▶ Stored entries
>> START
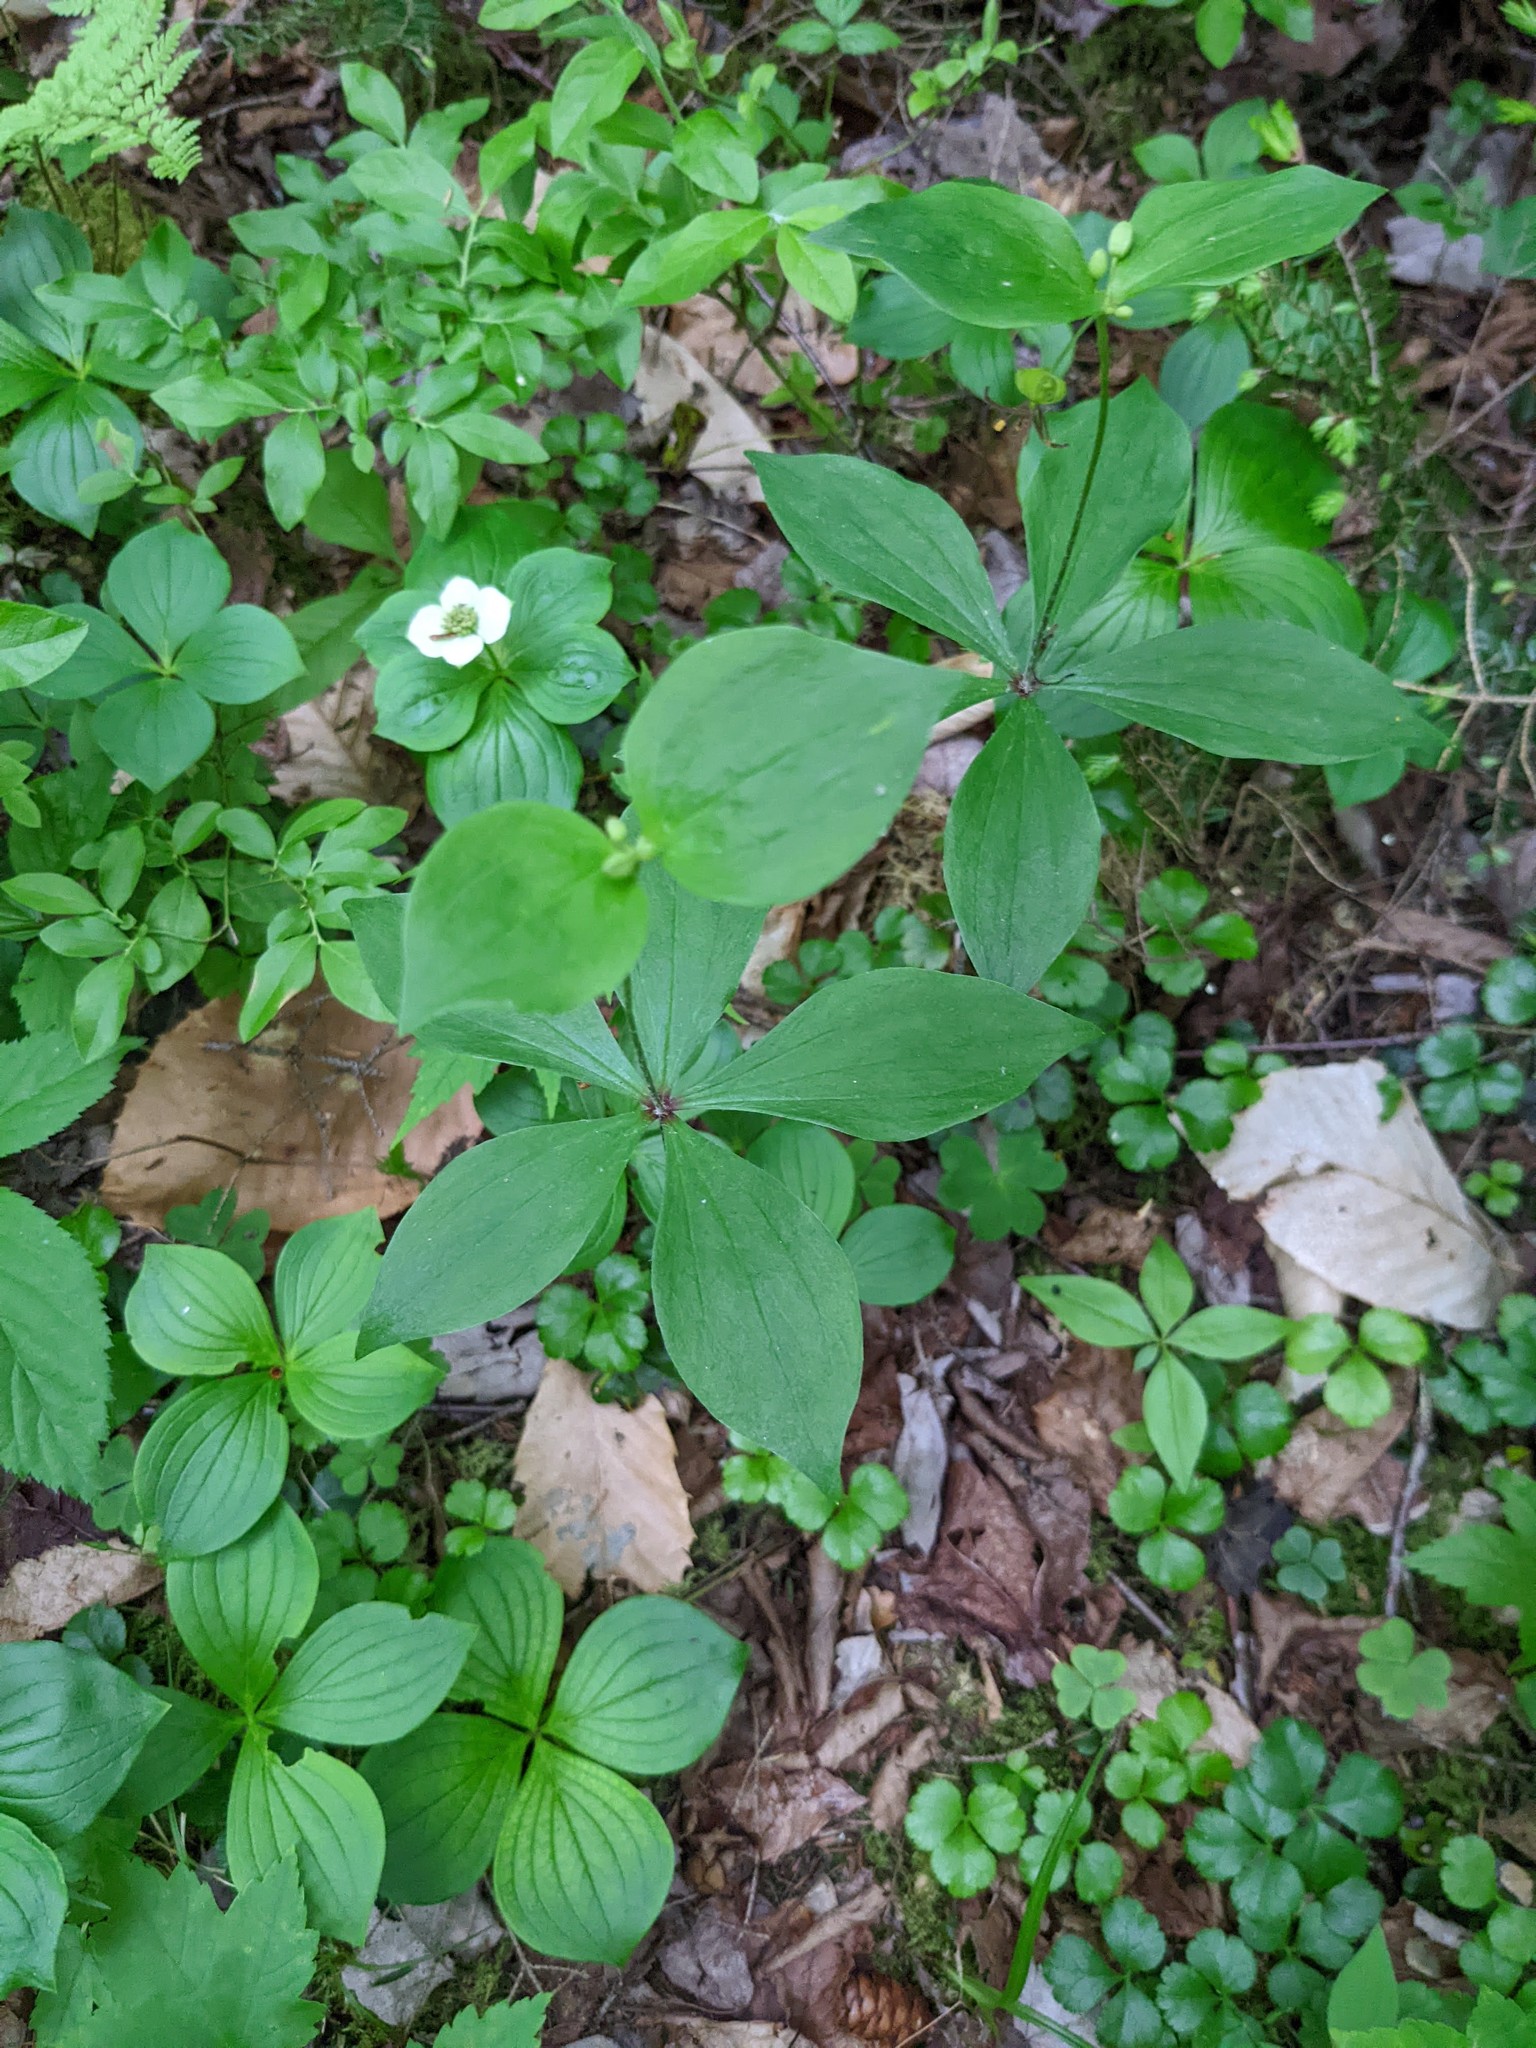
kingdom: Plantae
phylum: Tracheophyta
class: Liliopsida
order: Liliales
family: Liliaceae
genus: Medeola
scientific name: Medeola virginiana
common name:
>> END
▶ WORK TO BE COMPLETED
Edit the entries above by replacing "common name" with "vernacular name" and keeping everything else the same. Omit the pictures from your answer.

▶ OUTPUT FOR THIS TASK
kingdom: Plantae
phylum: Tracheophyta
class: Liliopsida
order: Liliales
family: Liliaceae
genus: Medeola
scientific name: Medeola virginiana
vernacular name:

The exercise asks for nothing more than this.